▶ [Work instruction]
Copy nothing but the lines below running from the line containing "X64770000Y-63500000D03*" through the line containing "X83820000Y-19050000D03*", both end lines included.

_ _ _ _ _ _ _

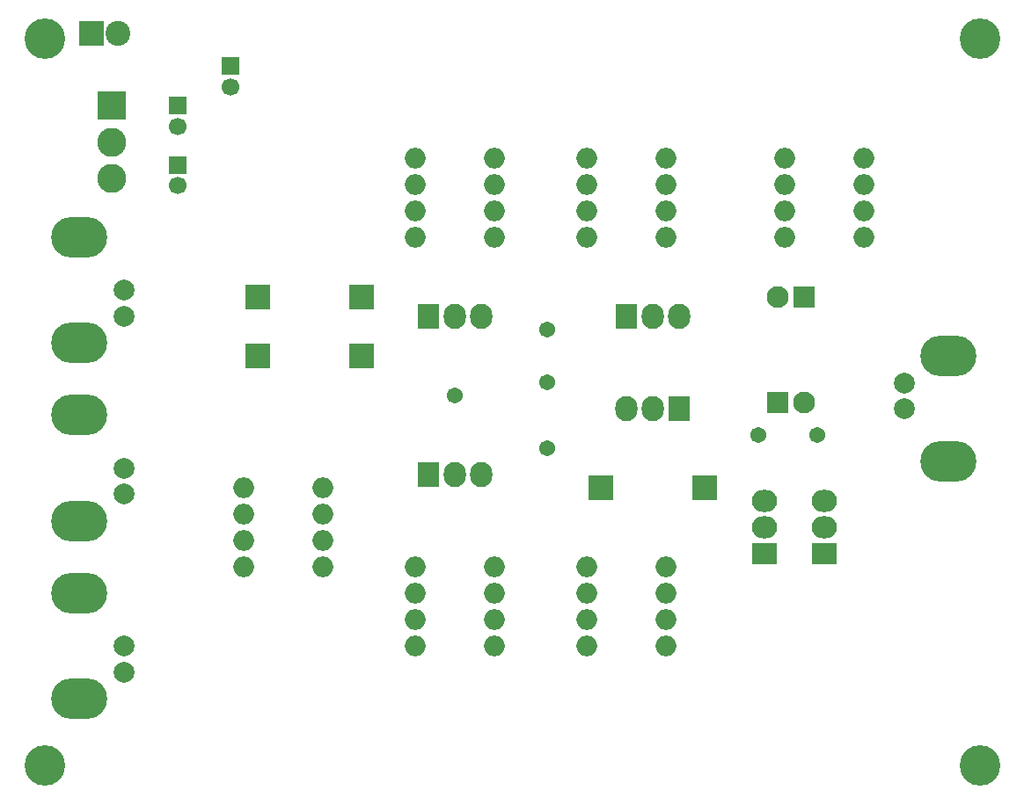
<source format=gbs>
G04 #@! TF.FileFunction,Soldermask,Bot*
%FSLAX46Y46*%
G04 Gerber Fmt 4.6, Leading zero omitted, Abs format (unit mm)*
G04 Created by KiCad (PCBNEW 4.0.1-stable) date 30/08/2016 2:09:59 p.m.*
%MOMM*%
G01*
G04 APERTURE LIST*
%ADD10C,0.100000*%
%ADD11R,2.127200X2.432000*%
%ADD12O,2.127200X2.432000*%
%ADD13C,3.900120*%
%ADD14O,5.401260X3.900120*%
%ADD15C,2.000200*%
%ADD16R,1.700000X1.700000*%
%ADD17C,1.700000*%
%ADD18C,2.099260*%
%ADD19R,2.099260X2.099260*%
%ADD20O,2.000000X2.000000*%
%ADD21C,1.543000*%
%ADD22R,2.432000X2.127200*%
%ADD23O,2.432000X2.127200*%
%ADD24R,2.398980X2.398980*%
%ADD25C,2.800000*%
%ADD26R,2.800000X2.800000*%
%ADD27R,2.400000X2.400000*%
%ADD28C,2.400000*%
G04 APERTURE END LIST*
D10*
D11*
X41910000Y-31750000D03*
D12*
X44450000Y-31750000D03*
X46990000Y-31750000D03*
D13*
X5001260Y-75008740D03*
X5001260Y-5008880D03*
X95001080Y-5008880D03*
X95001080Y-75008740D03*
D14*
X8356600Y-34307780D03*
X8356600Y-24109680D03*
D15*
X12621260Y-29210000D03*
X12621260Y-31709360D03*
D16*
X17780000Y-11430000D03*
D17*
X17780000Y-13430000D03*
D16*
X17780000Y-17145000D03*
D17*
X17780000Y-19145000D03*
D16*
X22860000Y-7620000D03*
D17*
X22860000Y-9620000D03*
D18*
X78107540Y-40005520D03*
D19*
X78107540Y-29845520D03*
D20*
X24130000Y-48260000D03*
X24130000Y-50800000D03*
X24130000Y-53340000D03*
X24130000Y-55880000D03*
X31750000Y-55880000D03*
X31750000Y-53340000D03*
X31750000Y-50800000D03*
X31750000Y-48260000D03*
X40640000Y-16510000D03*
X40640000Y-19050000D03*
X40640000Y-21590000D03*
X40640000Y-24130000D03*
X48260000Y-24130000D03*
X48260000Y-21590000D03*
X48260000Y-19050000D03*
X48260000Y-16510000D03*
X40640000Y-55880000D03*
X40640000Y-58420000D03*
X40640000Y-60960000D03*
X40640000Y-63500000D03*
X48260000Y-63500000D03*
X48260000Y-60960000D03*
X48260000Y-58420000D03*
X48260000Y-55880000D03*
X57150000Y-55880000D03*
X57150000Y-58420000D03*
X57150000Y-60960000D03*
X57150000Y-63500000D03*
X64770000Y-63500000D03*
X64770000Y-60960000D03*
X64770000Y-58420000D03*
X64770000Y-55880000D03*
X57150000Y-16510000D03*
X57150000Y-19050000D03*
X57150000Y-21590000D03*
X57150000Y-24130000D03*
X64770000Y-24130000D03*
X64770000Y-21590000D03*
X64770000Y-19050000D03*
X64770000Y-16510000D03*
X76200000Y-16510000D03*
X76200000Y-19050000D03*
X76200000Y-21590000D03*
X76200000Y-24130000D03*
X83820000Y-24130000D03*
X83820000Y-21590000D03*
X83820000Y-19050000D03*
X83820000Y-16510000D03*
D21*
X44450000Y-39370000D03*
X53340000Y-33020000D03*
X53340000Y-38100000D03*
X53340000Y-44450000D03*
X73660000Y-43180000D03*
D11*
X66040000Y-40640000D03*
D12*
X63500000Y-40640000D03*
X60960000Y-40640000D03*
D11*
X60960000Y-31750000D03*
D12*
X63500000Y-31750000D03*
X66040000Y-31750000D03*
D22*
X74295000Y-54610000D03*
D23*
X74295000Y-52070000D03*
X74295000Y-49530000D03*
D11*
X41910000Y-46990000D03*
D12*
X44450000Y-46990000D03*
X46990000Y-46990000D03*
D24*
X25478740Y-29845000D03*
X35481260Y-29845000D03*
X58498740Y-48260000D03*
X68501260Y-48260000D03*
X35481260Y-35560000D03*
X25478740Y-35560000D03*
D14*
X8356600Y-51452780D03*
X8356600Y-41254680D03*
D15*
X12621260Y-46355000D03*
X12621260Y-48854360D03*
D14*
X8356600Y-68597780D03*
X8356600Y-58399680D03*
D15*
X12621260Y-63500000D03*
X12621260Y-65999360D03*
D14*
X91973400Y-35542220D03*
X91973400Y-45740320D03*
D15*
X87708740Y-40640000D03*
X87708740Y-38140640D03*
D25*
X11430000Y-14930000D03*
X11430000Y-18430000D03*
D26*
X11430000Y-11430000D03*
D22*
X80010000Y-54610000D03*
D23*
X80010000Y-52070000D03*
X80010000Y-49530000D03*
D21*
X79375000Y-43180000D03*
D18*
X75562460Y-29844480D03*
D19*
X75562460Y-40004480D03*
D27*
X9525000Y-4445000D03*
D28*
X12065000Y-4445000D03*
M02*

</source>
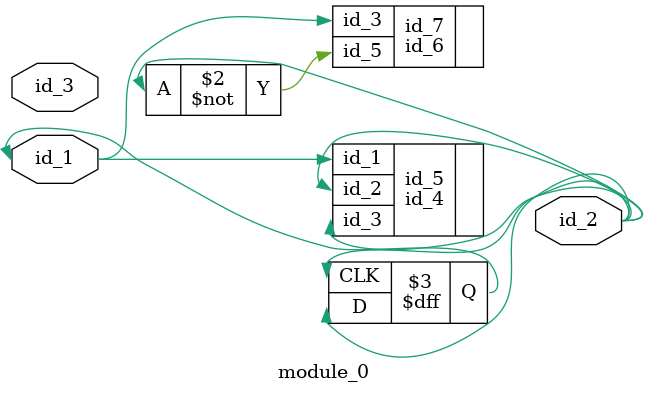
<source format=v>
module module_0 (
    id_1,
    id_2,
    id_3
);
  input id_3;
  output id_2;
  input id_1;
  always @(posedge id_2) id_1 = id_2;
  id_4 id_5 (
      .id_2(id_3),
      .id_3(id_2),
      .id_1(id_2),
      .id_1(id_1),
      .id_2(id_2)
  );
  id_6 id_7 (
      .id_3(id_5),
      .id_5(~id_2),
      .id_3(id_1)
  );
endmodule

</source>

_ _ _ _ _ _ _

▶ [Finished exercise]
X64770000Y-63500000D03*
X64770000Y-60960000D03*
X64770000Y-58420000D03*
X64770000Y-55880000D03*
X57150000Y-16510000D03*
X57150000Y-19050000D03*
X57150000Y-21590000D03*
X57150000Y-24130000D03*
X64770000Y-24130000D03*
X64770000Y-21590000D03*
X64770000Y-19050000D03*
X64770000Y-16510000D03*
X76200000Y-16510000D03*
X76200000Y-19050000D03*
X76200000Y-21590000D03*
X76200000Y-24130000D03*
X83820000Y-24130000D03*
X83820000Y-21590000D03*
X83820000Y-19050000D03*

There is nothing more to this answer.